Britain's wholesale gas to remain cheap this year
By Nina Chestney and Oleg Vukmanovic
LONDON: British utilities are set to benefit from low wholesale gas prices this summer and beyond even if power companies opt to do a lot more switching from coal to gas to fuel their plants.
British wholesale gas prices have fallen over 40 percent in the past year as mild winter temperatures softened demand amid a sell-off in crude oil markets to which seasonal gas contracts are indirectly linked and pressure has been mounting on power companies to lower retail prices for households.
Low crude oil prices have also triggered a surge in gas pipeline deliveries into Europe from Russia and Norway which are oil-indexed making them cheaper than the cost of gas traded on Europe's hub markets adding to oversupply in the market.
And U.S. liquefied natural gas exports could add to supply further depressing UK prices or at least keeping them low.
UK gas prices are currently trading at just below 30 pence per therm and were last at these levels in 2009/2010 when a worldwide recession eroded energy demand.
Consultancy Energy Aspects sees average UK gas prices for 2016 at 29.4 pence/therm down from its previous forecast of 35.8 pence.

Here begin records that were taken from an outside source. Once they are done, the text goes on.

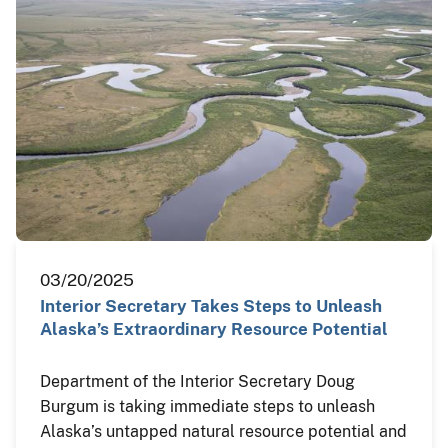
03/20/2025
Interior Secretary Takes Steps to Unleash
Alaska’s Extraordinary Resource Potential
Department of the Interior Secretary Doug
Burgum is taking immediate steps to unleash
Alaska’s untapped natural resource potential and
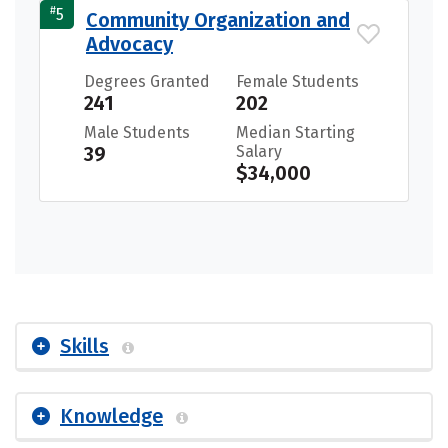
#
5
Community Organization and
Advocacy
Degrees Granted
Female Students
241
202
Male Students
Median Starting
39
Salary
$34,000
Skills
Knowledge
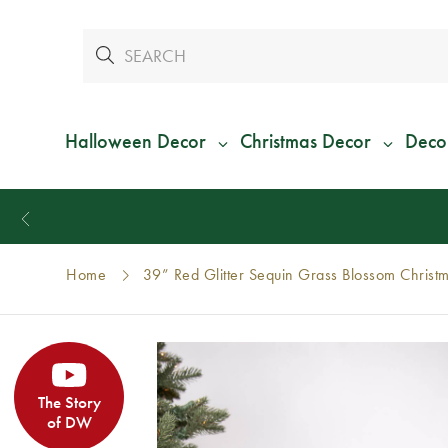
Halloween Decor
Christmas Decor
Deco
Home
39” Red Glitter Sequin Grass Blossom Christ
The Story
of DW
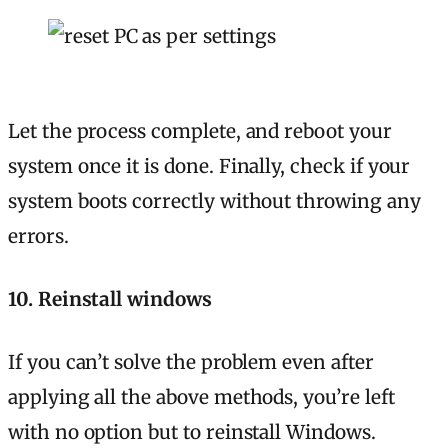
Let the process complete, and reboot your
system once it is done. Finally, check if your
system boots correctly without throwing any
errors.
10. Reinstall windows
If you can’t solve the problem even after
applying all the above methods, you’re left
with no option but to reinstall Windows.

Average 2017 prices are seen lower at 26.4 pence.
"For European gas spot prices (Dutch and UK) we saw very low prices during Q3 and early Q4 2009. That would indicate that there is much more downside possible" said Hans van Cleef senior energy economist at ABN Amro.
Barring sustained very cold weather in the next two months he said "inventories will remain well filled for the time of the year and this will be translated in continued price pressure."

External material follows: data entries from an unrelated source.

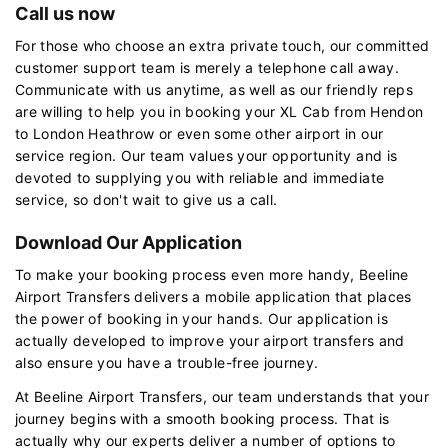
Call us now
For those who choose an extra private touch, our committed
customer support team is merely a telephone call away.
Communicate with us anytime, as well as our friendly reps
are willing to help you in booking your XL Cab from Hendon
to London Heathrow or even some other airport in our
service region. Our team values your opportunity and is
devoted to supplying you with reliable and immediate
service, so don't wait to give us a call.
Download Our Application
To make your booking process even more handy, Beeline
Airport Transfers delivers a mobile application that places
the power of booking in your hands. Our application is
actually developed to improve your airport transfers and
also ensure you have a trouble-free journey.
At Beeline Airport Transfers, our team understands that your
journey begins with a smooth booking process. That is
actually why our experts deliver a number of options to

Last week E.ON became the first big British energy supplier this year to cut household gas prices. Utilities often say that although wholesale prices have fallen there are costs to manage from other parts of a household energy bill such as distribution and green levies.
Analysts say gas demand may get a boost from power producers switching away from coal depending on relative price levels.
"It's only coal-to-gas switching which can support prices this summer should oil prices continue to fall" said Massimo Di Odoardo research director for global gas at Wood MacKenzie.
Switching occurs when gas prices nudge below rival fuel coal to become the cheapest fuel for generating electricity. In Britain the shift has already taken place with cleaner-burning gas grabbing a larger slice of the power generation mix.
Newer more efficient UK gas plants are set to displace older coal plants this summer helped by the UK government's carbon price floor which has made coal more costly to burn.
While gas should oust coal this summer the dwindling number of coal plants left in operation suggest UK gas prices may not find a floor at the coal-price switching level if gas oversupply continues to grow an analyst at a major European utility said.
Instead the UK gas price floor may be set at the lower coal-to-gas switching level found in Europe where the cost of burning polluting fuels is less the analyst added.
Greater use of gas by European power plants would draw more supply from Britain through an existing pipeline link clearing some of the excess and supporting prices at the local hub.
"The downside UK gas price trigger is now at 29.8 p/therm close to where the relevant market trigger is now for the start of continental fuel switching" said Energy Aspects analysts.
"More significant continental fuel switching is only likely to come in at the 24.0 p/therm level which is well below where we expect to see prices.